Captain’s Log: As it happens, this is actually a really well-written episode. This might be the first time they’ve combined a good high concept with a relatively good script. No-one does anything massively stupid or irrational except for Radea, who clearly doesn’t recognise a strong bargaining position when he sees one. He’s already won, only his insistence on allowing Picard to negotiate a “fair price” means he loses (and they barely get that far – at one point they mention star charts, but that’s all.)

The episode does do a good job of building up the stakes, from Riker’s first scene, bumping into Harry, which reminds us that children are a presence on the Enterprise, to the kids’ abduction, and even their slowly coming to enjoy their new life on Aldea. We do care what happens to these kids. The reveal that they’re unhappy is nicely done, as is Wesley’s solution. For most of the episode, the bargaining position of the Enterprise is so hopeless that you can almost believe that Picard might lose this one, and that stops a fairly straightforward story seeming to have an inevitable conclusion.

Even Wesley is used well – as the oldest child, he leads the rest in some passive disobedience, and he doesn’t act obnoxiously, complain about “adults”, or display genius-level intelligence beyond his years. He’s just a bit moody and nosy, like a teenager would be.

The problem is that in the grand scheme of Trek, it’s a complete throwaway episode and contains almost nothing unique to the franchise. If they’d done this story as an episode of Stargate: Universe, or even Battlestar Galactica, you probably wouldn’t have batted an eyelid. Only in comparison to the rest of season one does it distinguish itself, being both technically well-crafted and executed.
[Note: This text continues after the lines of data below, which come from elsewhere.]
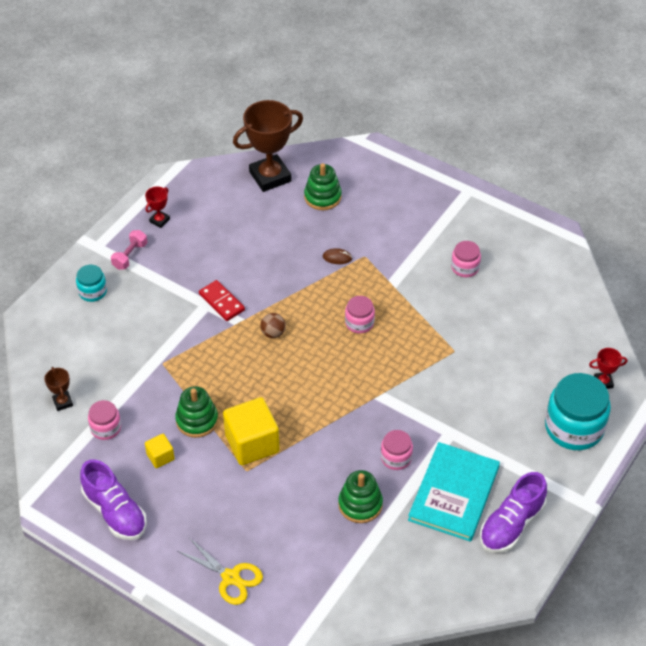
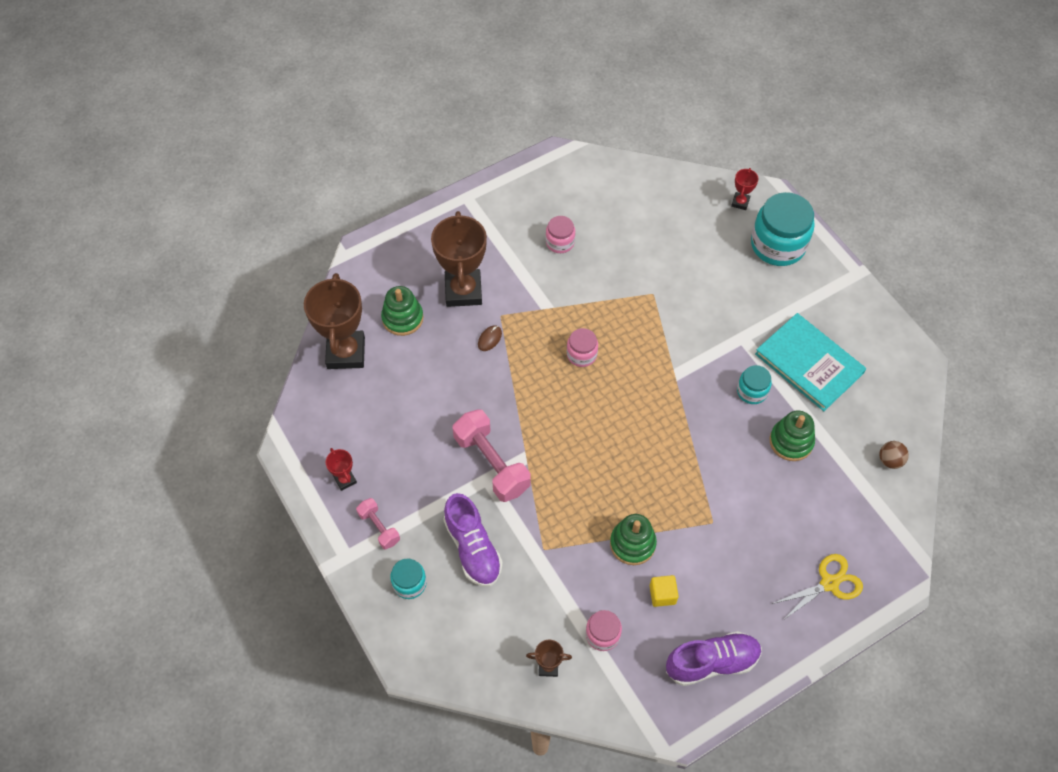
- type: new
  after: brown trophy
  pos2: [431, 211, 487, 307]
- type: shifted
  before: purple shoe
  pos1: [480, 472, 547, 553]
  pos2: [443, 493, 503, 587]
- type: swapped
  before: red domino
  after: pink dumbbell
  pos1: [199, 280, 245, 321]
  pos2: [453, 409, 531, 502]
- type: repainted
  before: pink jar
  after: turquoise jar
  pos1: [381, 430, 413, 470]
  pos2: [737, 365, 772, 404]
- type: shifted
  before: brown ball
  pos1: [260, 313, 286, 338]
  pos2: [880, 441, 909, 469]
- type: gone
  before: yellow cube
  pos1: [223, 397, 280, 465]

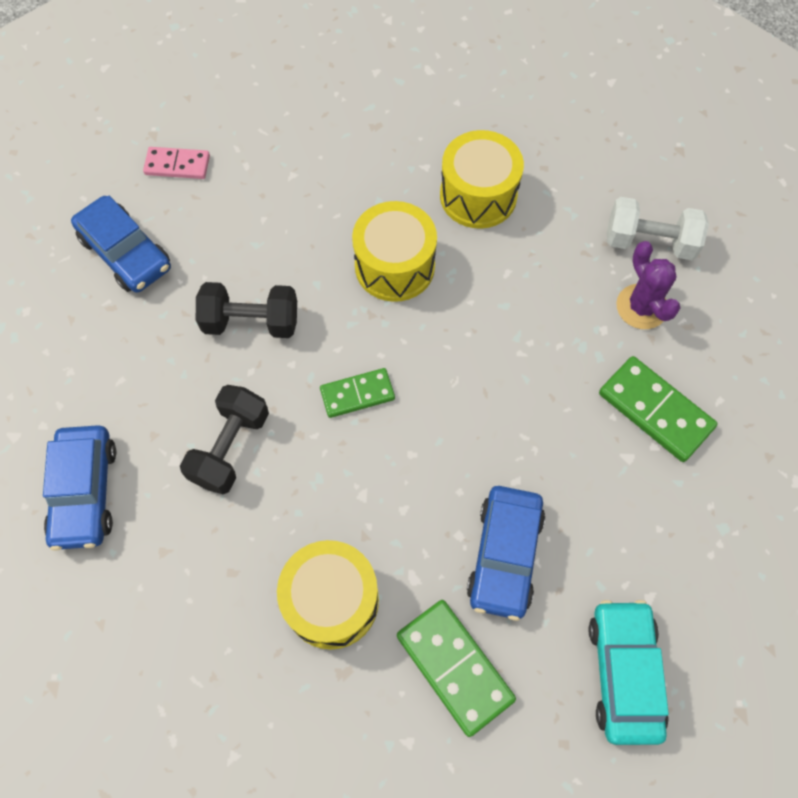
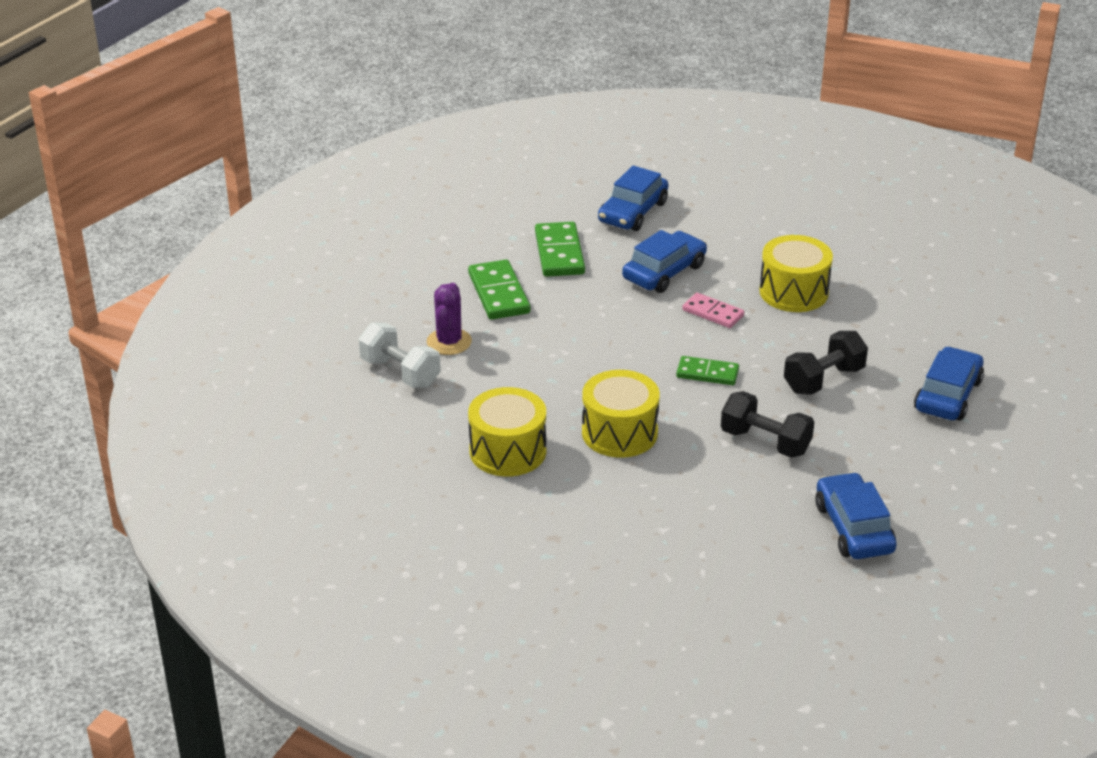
- type: shifted
  before: green domino
  pos1: [397, 600, 516, 737]
  pos2: [535, 222, 585, 277]
- type: repainted
  before: turquoise car
  after: blue car
  pos1: [588, 600, 669, 745]
  pos2: [598, 166, 668, 231]
- type: shifted
  before: pink domino
  pos1: [143, 147, 210, 179]
  pos2: [682, 293, 744, 328]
A compelling story with good ideas and only a couple of flaws – but it’s somehow less than the sum of its parts.

Watch or Skip? Oooh, a tough decision. It’s a decent enough story, but not in a way that makes you want to watch it. Most of the time I have a vague impression of an episode from watching TNG growing up, but I literally remembered nothing about this one except that it was their cloak that was making them sterile, and I might have just figured that out because you don’t have to be a genius to catch that piece of classic TNG irony. Frankly, there are more Star-Trekky episodes worth watching, even if they’re technically worse than this one. Skip.